Media Factory and Network Services have some questions to answer following a review of The Essential iPhone Guide (3rd edition) published last year (on the left of the photo) and The Essential guide to iPhone (6th edition), published this year (on the right of the photo).
The content on twenty-nine pages of The Essential guide to iPhone appears to have been lifted from The Essential iPhone Guide. This is odd since the 2011 publication claims that its content is “fully updated for 2011”. I wonder what the ACCC or Fair Trading would make of this claim with such a large amount of old content. I am surprised that Network Services did not pick up on the recycled content.
Go to pages 92 and 93 of both titles and the content is so close to identical that it is not funny. The same on pages 94 and 95, 96 and 97 … on twenty-nine pages of this.
Besides duplicate content across the two titles, the content itself is, well, mediocre. It is what I would expect from an overseas content factory where you pay as little as US$7.50 for an original 500 word article. Certainly not essential or valuable content.
As I have written previously, Media Factory and Network Services have a track record of recirculating under-performing Media Factory titles to unsuspecting newsagents, sucking up cash and space, causing us to incur costs for freight (for returns) and to carry the risk of theft.

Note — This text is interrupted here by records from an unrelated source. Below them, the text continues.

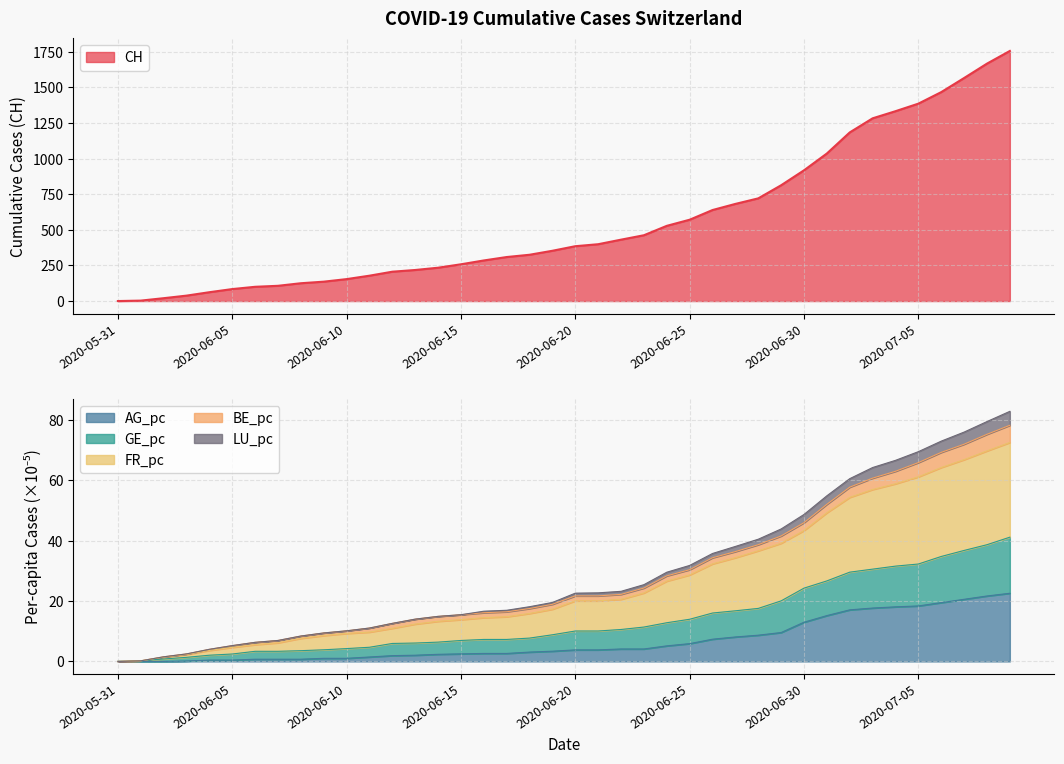

What is the sum of all AG_pc values?

272.1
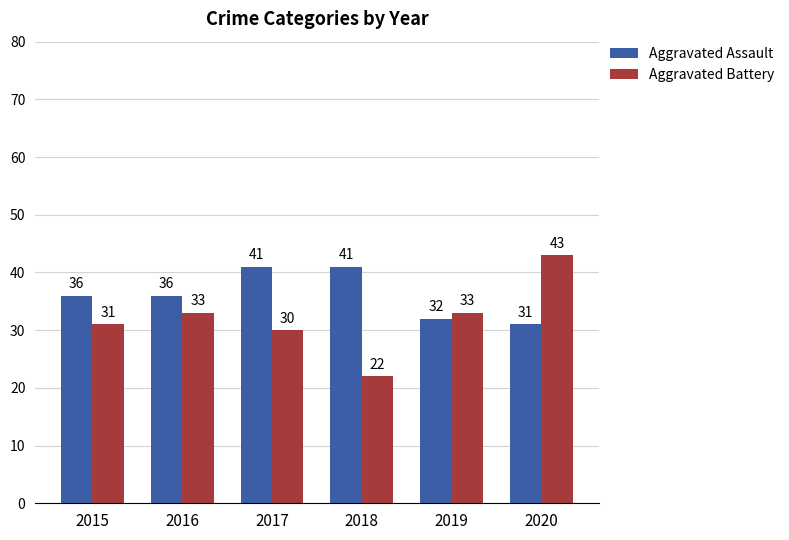

True or false: Aggravated Assault has a value of 36 at 2015.

True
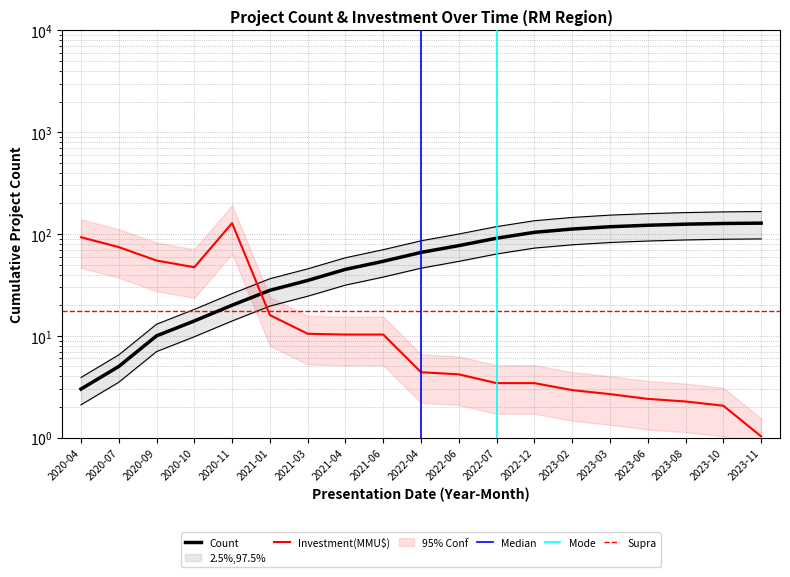

List the labels in order of value, smallest first.

2023-11, 2023-10, 2023-08, 2023-06, 2023-03, 2023-02, 2022-07, 2022-12, 2022-06, 2022-04, 2021-04, 2021-06, 2021-03, 2021-01, 2020-10, 2020-09, 2020-07, 2020-04, 2020-11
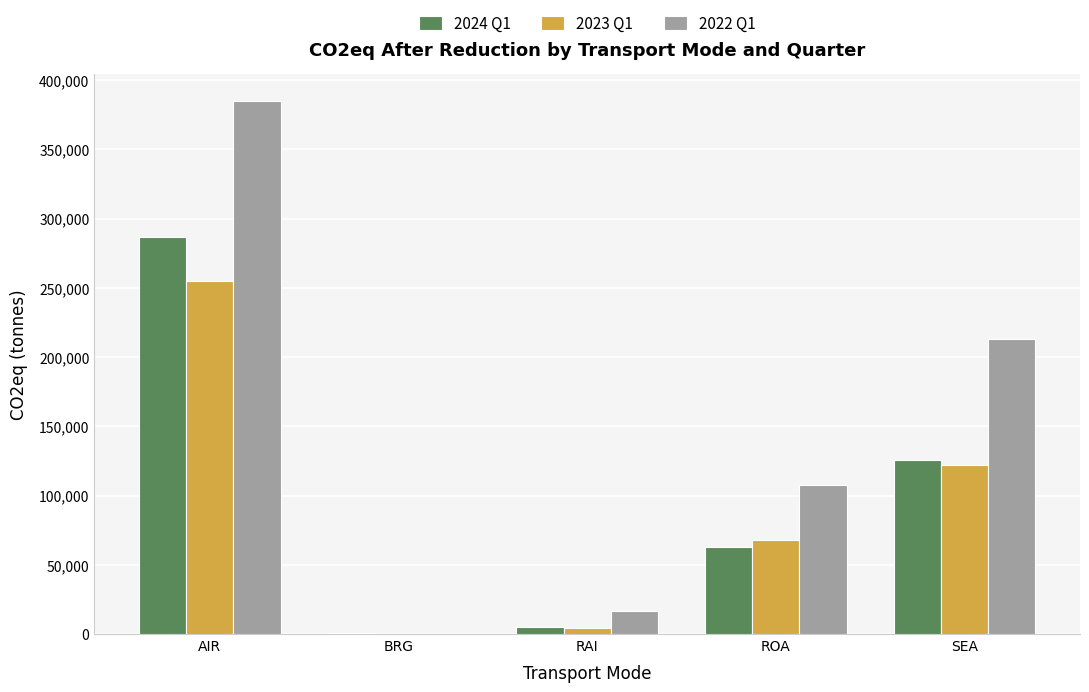

True or false: 2023 Q1 has a value of 64444.2 at AIR.

False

This looks to me like a never ending line of credit model with newsagents as the bankers. There is a constant recycling of cheap content, keeping a valuable chunk of newsagent cash flowing to Media Factory through Network Services. As I said, a never ending line of credit.
Network Services has legal and ethical obligations to newsagents. They control what we receive. Their decisions incur expenses which we cannot avoid. Their supply actions play a role in how we are perceived by shoppers. Personally, I don’t think that they should be distributing these titles.
These two Media Factory titles look to me like recycled cheap junk. Given the quality titles available in this same space, I do not see any merit for newsagents or consumers in the distribution of these titles.
Newsagents – go and check your shelves and see if you have these titles. I am not receiving them, thankfully. If I did, I would be returning them and requesting that Network cease supply of all Media Factory titles.